The top U.N. human rights forum agreed on Friday to set up a commission of inquiry to identify perpetrators of killings and torture in Burundi and ensure that they are brought to justice. The panel would build on the work of U.N. experts who looked into the suspected torture and murder of government opponents. They said last week they had drawn up a list of suspects who should be prosecuted for crimes against humanity.
Burundi has been mired in political crisis and sporadic violence for more than a year, triggered by President Pierre Nkurunziza’s decision to run for a third term in office, which he secured in a disputed election in July 2015.
Burundi’s government had called the experts’ report biased and politically motivated and denied all its allegations.
“The creation of an international commission of inquiry into human rights violations in Burundi is an important step toward ending impunity for the grave crimes committed in the country,” Carina Tertsakian, senior researcher in the Africa division of Human Rights Watch, said in a statement.
The United Nations has verified 564 executions in the central African nation since April 2015, the experts said.
Slovenia’s ambassador Vojislav Suc, speaking on behalf of the European Union, told the U.N. Human Rights Council the findings of the report, which said the violations has been “committed primarily by state actors and in complete impunity”, were alarming.
The council adopted an EU resolution for a one-year commission by a vote of 19 states in favor and seven against, with 21 abstentions.
The African vote was split, with Burundi and Morocco voting against, Ghana voting in favor and the other 11 African members including Kenya, Nigeria and South Africa abstaining.

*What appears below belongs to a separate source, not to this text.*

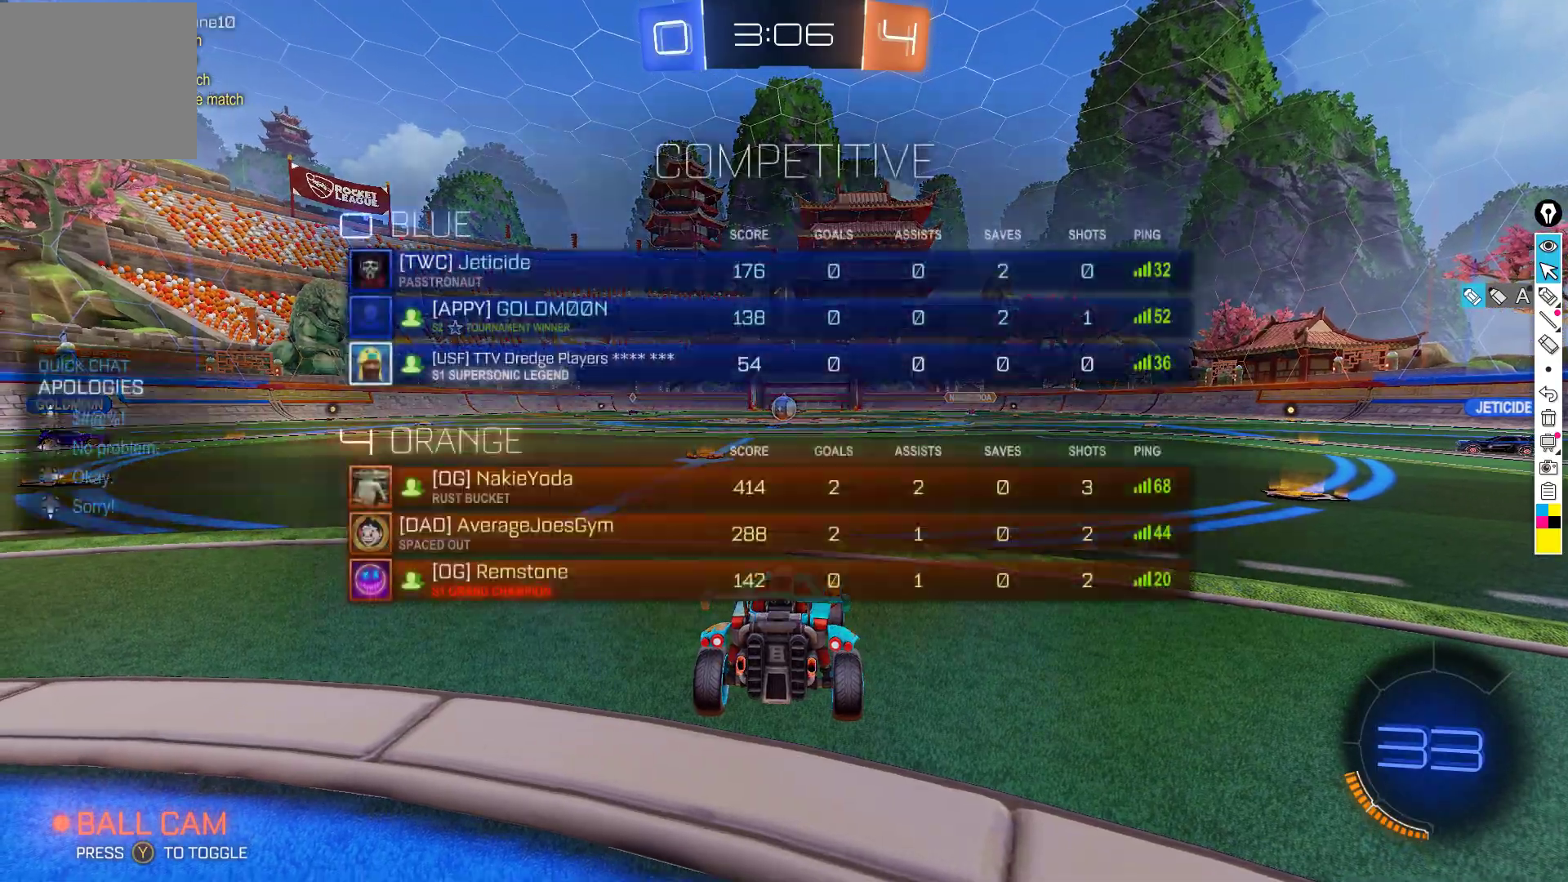
{"buttons": ["R2"], "left_stick": "center", "events": []}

Burundi’s ambassador Renovat Tabu rejected the resolution as containing “a lot of lies” about the situation in the country, which he said had stabilized.
“For the government of Burundi, the creation of another investigating mechanism is inappropriate and unjustified given that the country has enough other mechanism for monitoring the human rights situation in the country already,” he said.
“We can never say it enough, resolutions imposed on states without their consent are nothing more or less than politicization, impartiality and selectivity.”
Christof Heyns, one of the U.N. experts, told reporters on Tuesday: “The crisis is not over, it has deepened in Burundi.”
The International Criminal Court has begun “preliminary investigations” into Burundi, he said.